EXTRACT PROVIDED -
I had to renew my state driver’s license this past summer.  The very nice and helpful lady at the Department of Motor Vehicles asked if I wanted to update my height and weight.  Now, I’m pretty sure that my height hasn’t changed (yet), but my weight?  Yes, indeed!  And no, I did not want to change my weight listed on the license.  Does anyone update to their current weight?  I have full confidence that I will once again be at that weight, or at least within 10 pounds.

Over the past seven months, I’ve dropped one to two clothing sizes, depending on how the clothes fit before starting this fitness journey.

I feel fitter, stronger, and lighter.  I’ve changed my eating habits to include more whole foods, less processed foods, and as much locally or organically sourced foods as possible.  I’m more in tune with what my body needs to stay healthy.

As part of this journey with my horse, I recently took a follow-up lesson with Judy Cross Strehlke, a Level IV Centered Riding Instructor.  I’m very happy to report that she found me to be balanced in the saddle, as opposed to sitting up on my seat bones and slightly weighted on my left.

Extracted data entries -

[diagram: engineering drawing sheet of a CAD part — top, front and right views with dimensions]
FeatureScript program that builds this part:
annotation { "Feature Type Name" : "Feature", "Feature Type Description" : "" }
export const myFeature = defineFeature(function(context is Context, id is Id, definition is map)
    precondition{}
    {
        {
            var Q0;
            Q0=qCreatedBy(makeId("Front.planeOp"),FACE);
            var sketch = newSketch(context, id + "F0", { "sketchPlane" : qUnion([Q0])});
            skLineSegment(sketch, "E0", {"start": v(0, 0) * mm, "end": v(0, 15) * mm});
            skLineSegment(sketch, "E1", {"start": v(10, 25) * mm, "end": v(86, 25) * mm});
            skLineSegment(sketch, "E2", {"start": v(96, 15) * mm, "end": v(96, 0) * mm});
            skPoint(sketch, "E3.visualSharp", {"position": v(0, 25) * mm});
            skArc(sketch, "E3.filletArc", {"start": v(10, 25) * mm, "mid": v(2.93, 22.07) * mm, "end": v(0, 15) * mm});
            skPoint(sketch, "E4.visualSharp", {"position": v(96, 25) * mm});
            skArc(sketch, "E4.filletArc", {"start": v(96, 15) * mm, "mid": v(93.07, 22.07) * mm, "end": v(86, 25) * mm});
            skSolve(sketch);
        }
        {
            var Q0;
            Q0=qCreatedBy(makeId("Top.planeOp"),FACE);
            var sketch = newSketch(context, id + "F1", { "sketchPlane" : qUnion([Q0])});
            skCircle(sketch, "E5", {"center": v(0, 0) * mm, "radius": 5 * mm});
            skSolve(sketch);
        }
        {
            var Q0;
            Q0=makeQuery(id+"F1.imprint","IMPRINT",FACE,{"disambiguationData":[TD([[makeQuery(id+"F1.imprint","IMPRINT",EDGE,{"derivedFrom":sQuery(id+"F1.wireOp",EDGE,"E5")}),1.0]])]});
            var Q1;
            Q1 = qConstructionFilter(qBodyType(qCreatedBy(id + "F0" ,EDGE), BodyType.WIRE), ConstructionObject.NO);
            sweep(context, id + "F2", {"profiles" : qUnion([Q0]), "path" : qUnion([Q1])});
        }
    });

* * *

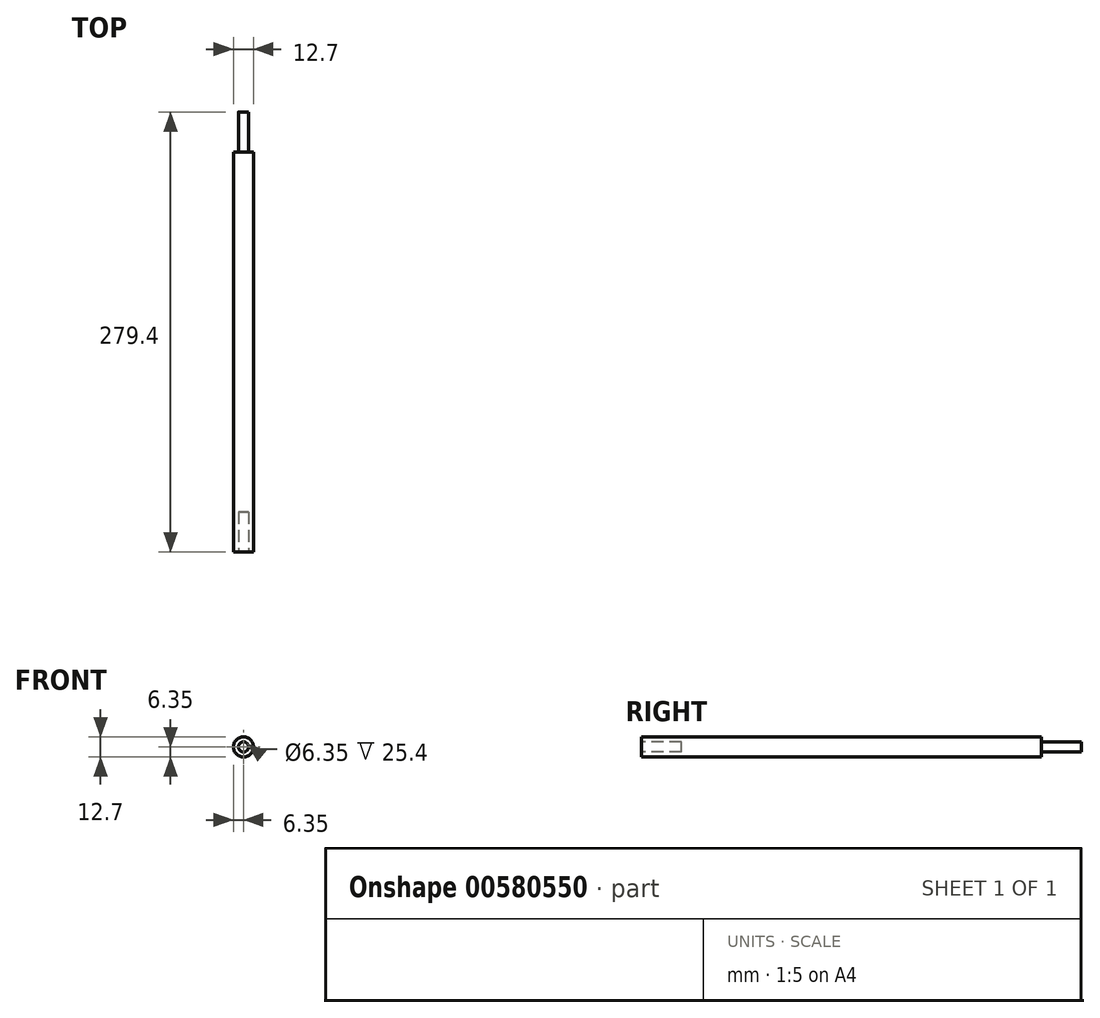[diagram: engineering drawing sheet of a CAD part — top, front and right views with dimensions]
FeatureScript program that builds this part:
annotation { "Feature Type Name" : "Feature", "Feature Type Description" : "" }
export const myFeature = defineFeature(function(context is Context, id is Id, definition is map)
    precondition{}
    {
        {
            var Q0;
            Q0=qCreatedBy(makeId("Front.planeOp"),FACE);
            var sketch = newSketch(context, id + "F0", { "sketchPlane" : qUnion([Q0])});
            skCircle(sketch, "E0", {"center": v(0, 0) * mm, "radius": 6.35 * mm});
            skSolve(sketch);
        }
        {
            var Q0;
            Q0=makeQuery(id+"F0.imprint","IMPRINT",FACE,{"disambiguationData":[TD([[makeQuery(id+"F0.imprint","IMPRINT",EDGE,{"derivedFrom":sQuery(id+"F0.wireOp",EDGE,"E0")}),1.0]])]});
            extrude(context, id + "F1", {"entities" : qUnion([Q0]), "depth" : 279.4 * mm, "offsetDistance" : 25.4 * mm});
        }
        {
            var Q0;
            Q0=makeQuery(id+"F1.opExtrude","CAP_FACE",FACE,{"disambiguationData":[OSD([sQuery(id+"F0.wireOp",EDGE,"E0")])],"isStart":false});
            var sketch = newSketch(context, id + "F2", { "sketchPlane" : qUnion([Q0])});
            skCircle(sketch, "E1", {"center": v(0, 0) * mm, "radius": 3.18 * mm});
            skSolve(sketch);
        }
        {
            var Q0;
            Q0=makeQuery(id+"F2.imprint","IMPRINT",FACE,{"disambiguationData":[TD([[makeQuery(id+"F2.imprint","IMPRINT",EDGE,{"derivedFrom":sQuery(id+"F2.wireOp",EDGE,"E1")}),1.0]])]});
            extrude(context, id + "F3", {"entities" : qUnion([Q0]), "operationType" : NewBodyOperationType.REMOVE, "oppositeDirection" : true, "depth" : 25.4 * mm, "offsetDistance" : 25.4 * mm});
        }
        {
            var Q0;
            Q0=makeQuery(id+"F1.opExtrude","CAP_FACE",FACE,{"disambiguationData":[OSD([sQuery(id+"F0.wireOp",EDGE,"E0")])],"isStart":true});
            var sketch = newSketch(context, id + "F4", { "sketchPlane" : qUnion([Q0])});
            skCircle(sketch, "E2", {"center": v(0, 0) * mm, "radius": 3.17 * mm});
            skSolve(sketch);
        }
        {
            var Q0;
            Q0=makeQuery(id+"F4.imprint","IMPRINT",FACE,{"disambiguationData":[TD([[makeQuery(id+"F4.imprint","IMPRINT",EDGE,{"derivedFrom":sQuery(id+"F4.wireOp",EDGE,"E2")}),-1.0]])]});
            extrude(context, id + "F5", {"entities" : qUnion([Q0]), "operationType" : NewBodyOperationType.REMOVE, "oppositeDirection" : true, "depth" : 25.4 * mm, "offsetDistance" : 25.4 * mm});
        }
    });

GIVEN PROBLEM - Can you carry on the post about the fitness journey, picking up right after its final sentence about the riding lesson?

OUTPUT BELOW -
So this lesson we worked on balancing my horse.  I’ve realized that he carries himself more on the forehand than the haunches, but I didn’t know how to correct that.  Judy worked with us to bring my horse’s hind feet more underneath him.

Without your horse, try this exercise Judy gave me:

-- Jog a few steps. Feel yourself push off with your feet to propel your body forward.  When your feet leave the ground they are behind you.  That is what my horse was doing, which puts more pressure and weight on his front feet. 

-- Now, slowly jog in place, lift your knees a little higher, and then lower your rear end.  You will feel the tension in your gluteal muscles and hamstrings.  That is what my horse feels when asked to keep his hind feet underneath himself; it is the beginning of true collection. 

Collection in your horse originates from his hind end, not from his nose tucked against his chest. This “new” position for my horse is hard, just as I can feel the pull and stretch on me, my horse will feel those muscles and tendons being used in ways he is not used to.  That means I need to ask for the collection, make sure he understands what I’m asking, and then I need to release the reins and let him move out and relax.  Over time, this movement will become easier and my horse will be able to sustain it longer.

Check out Amy Skinner's article on Self Carriage and on Riding on the Bit.

As I jog four to six times per week, I’ve found my hip joints have become much looser and stronger.  But with winter fast approaching, I am conscious of the fact that I tend to put on weight as the air temperature drops, like a bear getting ready to hibernate.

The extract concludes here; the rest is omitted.